A flaming good dessert...
 

1 lb 

 

bag frozen dark sweet cherries, thawed

 

2 cups + 1 Tbs 

 

cherry juice

 

½ cup 

 

dried tart cherries

 

3 Tbs 

 

granulated sugar

 

1 whole 

 

vanilla bean, split lengthwise

 

1 Tbs 

 

arrowroot

 

¼ cup 

 

thin matchstick- size strips orange peel (orange part only)

 

1/3 cup 

 

kirsch (clear cherry brandy)

 

1 quart 

 

vanilla or cherry- vanilla swirl ice cream

 

 

1

Place sieve over bowl. Add thawed cherries; let drain. Pour drained juices into heavy medium skillet (set cherries aside). Mix 2 cups cherry juice, dried cherries and sugar into same skillet. Scrape in seeds from vanilla bean; add bean. Boil sauce until reduced to 1½ cups, stirring occasionally, about 12 minutes.

2

Mix arrowroot with remaining 1 Tbsp. juice in small bowl.
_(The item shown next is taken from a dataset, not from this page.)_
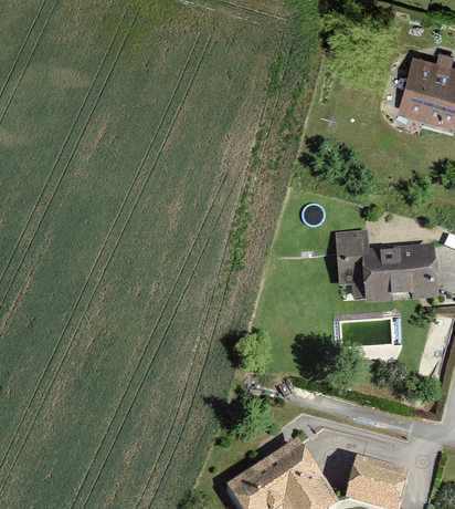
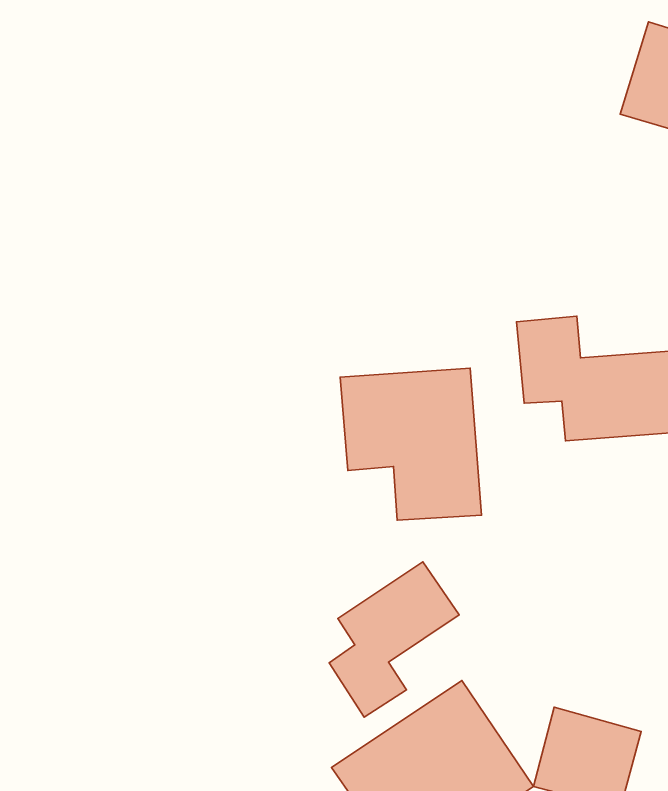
building: none -> [340,368,482,520]
building: none -> [329,562,459,717]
Whisk into sauce. Boil until thickened, about 1 minute. Discard vanilla bean. Mix in drained cherries and orange peel.

3

When ready to serve, heat kirsch in skillet over low heat. Remove from heat. Carefully ignite kirsch with match. Carefully pour flaming kirsch into sauce. Scoop ice cream into bowls. Spoon sauce over.

 

Servings: 6

 

 Cooking Tips

*Arrowroot is a white powder that can usually be found in the baking aisle of your supermarket.

**Kirsch can be found at larger supermarkets and liquor stores.